Co by było, gdyby Superman działał nie w Metropolis, a w środkowym PRL-u? Oczywiście, nazywałby się As i zwalczałby szalonego dr Plamę oraz ignorancję wobec przepisów BHP, a lękałby się tylko alkoholu, który zabija prawdziwych mężczyzn.
Film Kondratiuka jest na swój sposób znakomity. Wydaje mi się, że z czasem zyskuje coraz więcej. Jego absurdy wyostrzają się tym bardziej, im czasy, które przedstawia ulegają zapomnieniu. Nie zdziwiłbym się, gdybyśmy za parę lat mogli ujrzeć jego kontynuację...

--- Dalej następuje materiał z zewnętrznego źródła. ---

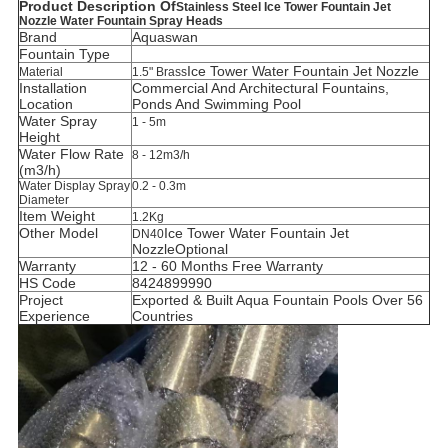
Product Description Of
Stainless Steel Ice Tower Fountain Jet
Nozzle Water Fountain Spray Heads
Brand
Aquaswan
Fountain Type
Ice Tower Water Fountain Jet Nozzle
Material
1.5" Brass
Installation
C
ommercial And Architectural Fountains,
Location
Ponds And Swimming Pool
Water Spray
1 - 5m
Height
Water Flow Rate
8 - 12m3/h
(m3/h)
Water Display Spray
0.2 - 0.3m
Diameter
Item Weight
1.2Kg
Other Model
Ice Tower
Water Fountain Jet
DN40
Nozzle
Optional
Warranty
12 - 60 Months Free Warranty
HS Code
8424899990
Project
Exported & Built Aqua Fountain Pools Over 56
Experience
Countries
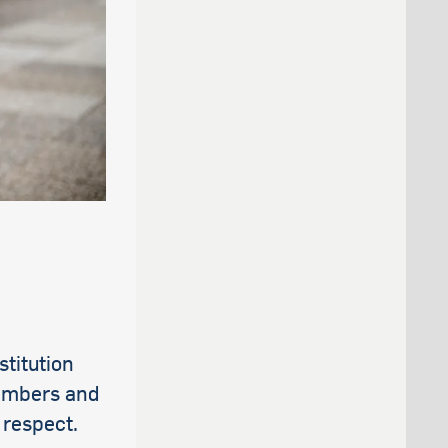
stitution
members and
 respect.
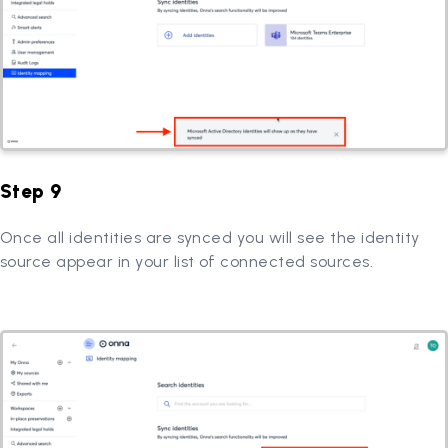
Step 9
Once all identities are synced you will see the identity
source appear in your list of connected sources.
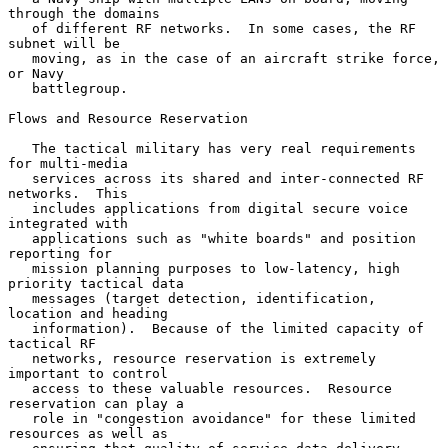
through the domains

   of different RF networks.  In some cases, the RF 
subnet will be

   moving, as in the case of an aircraft strike force, 
or Navy

   battlegroup.

Flows and Resource Reservation

   The tactical military has very real requirements 
for multi-media

   services across its shared and inter-connected RF 
networks.  This

   includes applications from digital secure voice 
integrated with

   applications such as "white boards" and position 
reporting for

   mission planning purposes to low-latency, high 
priority tactical data

   messages (target detection, identification, 
location and heading

   information).  Because of the limited capacity of 
tactical RF

   networks, resource reservation is extremely 
important to control

   access to these valuable resources.  Resource 
reservation can play a

   role in "congestion avoidance" for these limited 
resources as well as
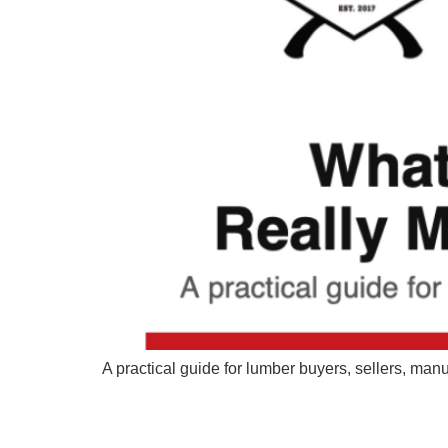
A practical guide for lumber buyers, sellers, ma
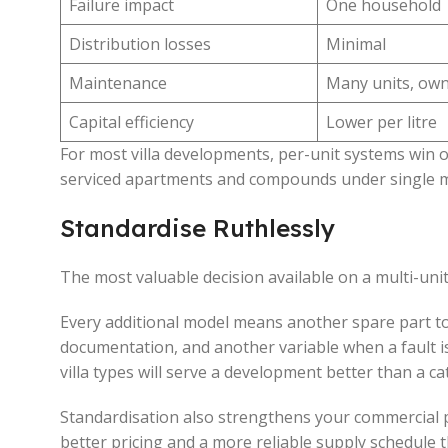
Failure impact
One household
Distribution losses
Minimal
Maintenance
Many units, own
Capital efficiency
Lower per litre
For most villa developments, per-unit systems win o
serviced apartments and compounds under single ma
Standardise Ruthlessly
The most valuable decision available on a multi-unit 
Every additional model means another spare part to 
documentation, and another variable when a fault is
villa types will serve a development better than a ca
Standardisation also strengthens your commercial 
better pricing and a more reliable supply schedule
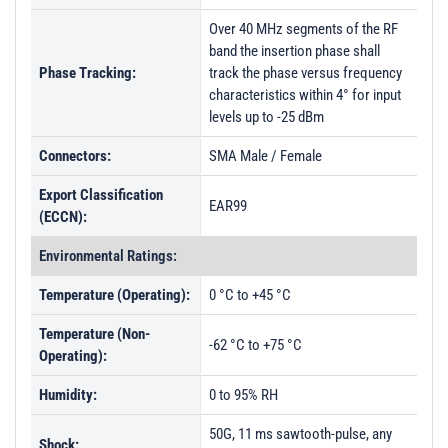
Over 40 MHz segments of the RF
band the insertion phase shall
Phase Tracking:
track the phase versus frequency
characteristics within 4° for input
levels up to -25 dBm
Connectors:
SMA Male / Female
Export Classification
EAR99
(ECCN):
Environmental Ratings:
Temperature (Operating):
0 °C to +45 °C
Temperature (Non-
-62 °C to +75 °C
Operating):
Humidity:
0 to 95% RH
50G, 11 ms sawtooth-pulse, any
Shock:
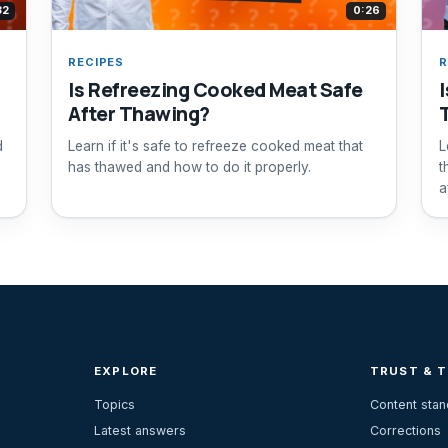
32
0:26
RECIPES
R
Is Refreezing Cooked Meat Safe
I
After Thawing?
d
Learn if it's safe to refreeze cooked meat that
L
has thawed and how to do it properly.
t
a
EXPLORE
TRUST & 
Topics
Content sta
Latest answers
Corrections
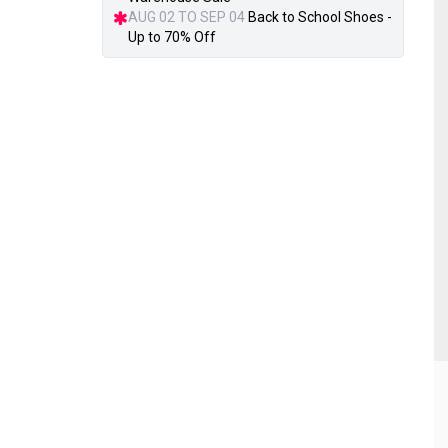
AUG 02 TO SEP 04
Back to School Shoes -
Up to 70% Off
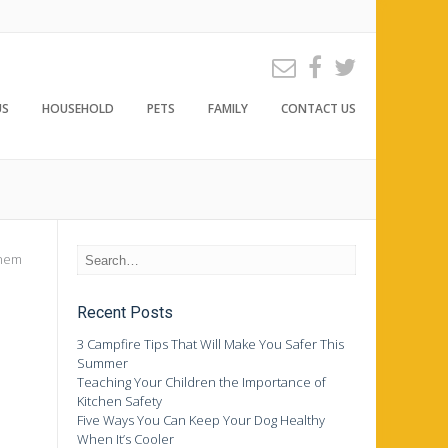
US
HOUSEHOLD
PETS
FAMILY
CONTACT US
them
Recent Posts
3 Campfire Tips That Will Make You Safer This
Summer
Teaching Your Children the Importance of
Kitchen Safety
Five Ways You Can Keep Your Dog Healthy
When It’s Cooler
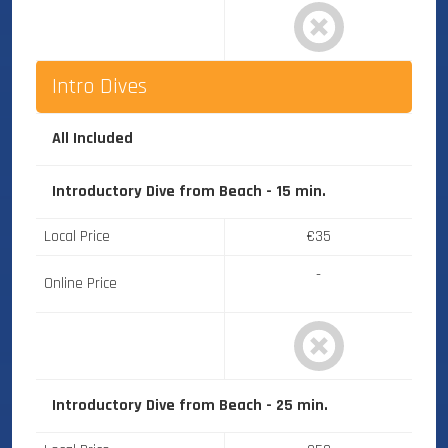
Intro Dives
All Included
Introductory Dive from Beach - 15 min.
Local Price
€35
-
Online Price
Introductory Dive from Beach - 25 min.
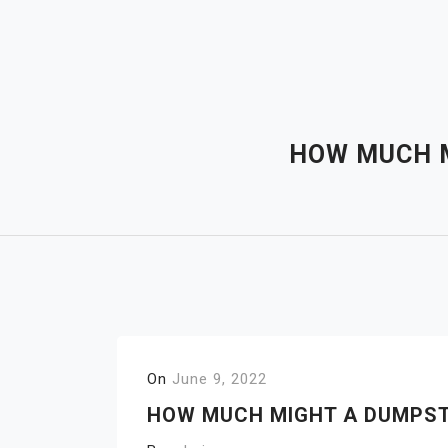
Skip
to
content
HOW MUCH M
On
June 9, 2022
HOW MUCH MIGHT A DUMPST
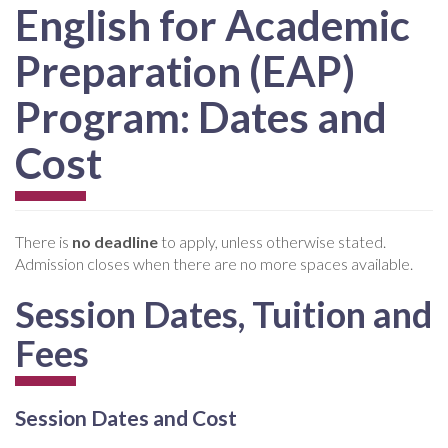
English for Academic
Preparation (EAP)
Program: Dates and
Cost
There is
no deadline
to apply, unless otherwise stated.
Admission closes when there are no more spaces available.
Session Dates, Tuition and
Fees
Session Dates and Cost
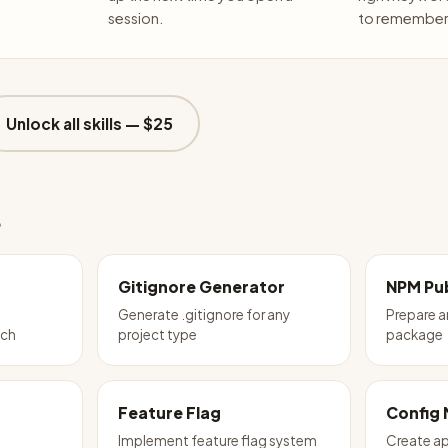
session.
to remember 
Unlock all skills —
$25
e
Gitignore Generator
NPM Pub
Generate .gitignore for any
Prepare 
tch
project type
package
Feature Flag
Config
Implement feature flag system
Create ap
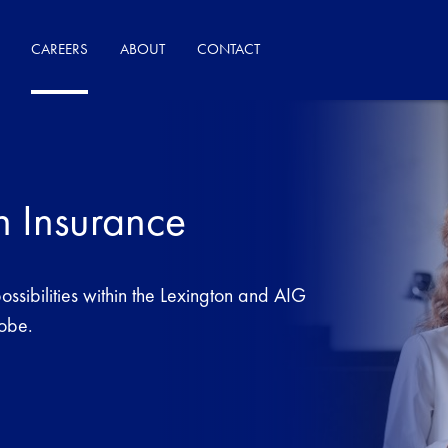
CAREERS
ABOUT
CONTACT
n Insurance
ssibilities within the Lexington and AIG
lobe.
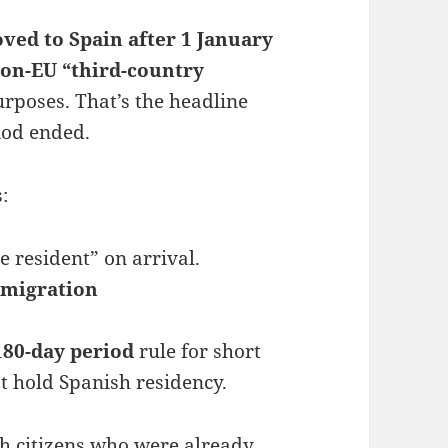
ved to Spain after 1 January
on-EU “third-country
rposes. That’s the headline
riod ended.
:
 resident” on arrival.
mmigration
180-day period
rule for short
’t hold Spanish residency.
sh citizens who were already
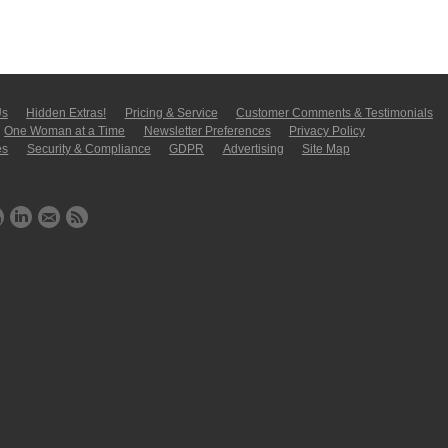
Us
Hidden Extras!
Pricing & Service
Customer Comments & Tes­ti­moni­als
One Woman at a Time
Newsletter Pre­fer­en­ces
Privacy Policy
es
Security & Compliance
GDPR
Ad­ver­tis­ing
Site Map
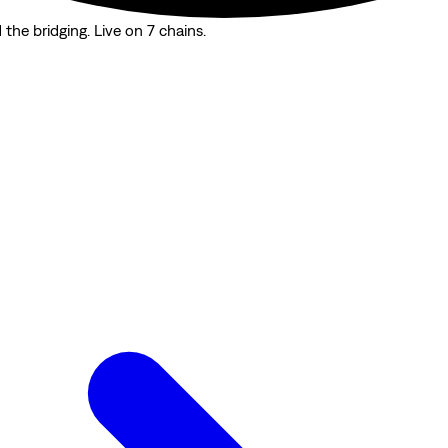
the bridging. Live on 7 chains.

Realizatorzy wykazali się sporą fantazją w wyborze tematu, który do tego zaprawili niezłym pieprzykiem [„BĘdziemy uprrawiać miłość frrącuską. Zdejmij kapelusz.”] Poza tym mamy tu takie zgęszczenie talentów aktorskich, że aż nie wiadomo na kim koncentrować uwagę.
Jednak moim zdaniem nie należałoby przesadzać z zachwytami nad tym filmem. Satyrycznej i absurdalnej werwy starczyło autorom przede wszystkim na pierwsze 20 minut (do pół godziny). Później pomysły jakby się wyczerpują, stają przewidywalne. Do tego uwagę rozpraszają pewne luki fabularne [Czyżby interwencje cenzury?]...
Choć „Hydrozagadka” pod pewnymi względami przypomina „Wniebowziętych”, czy też „Rejs” Piwowskiego, to jednak postawiłbym ją półkę niżej. Pomysł przysłonił nieco realizację.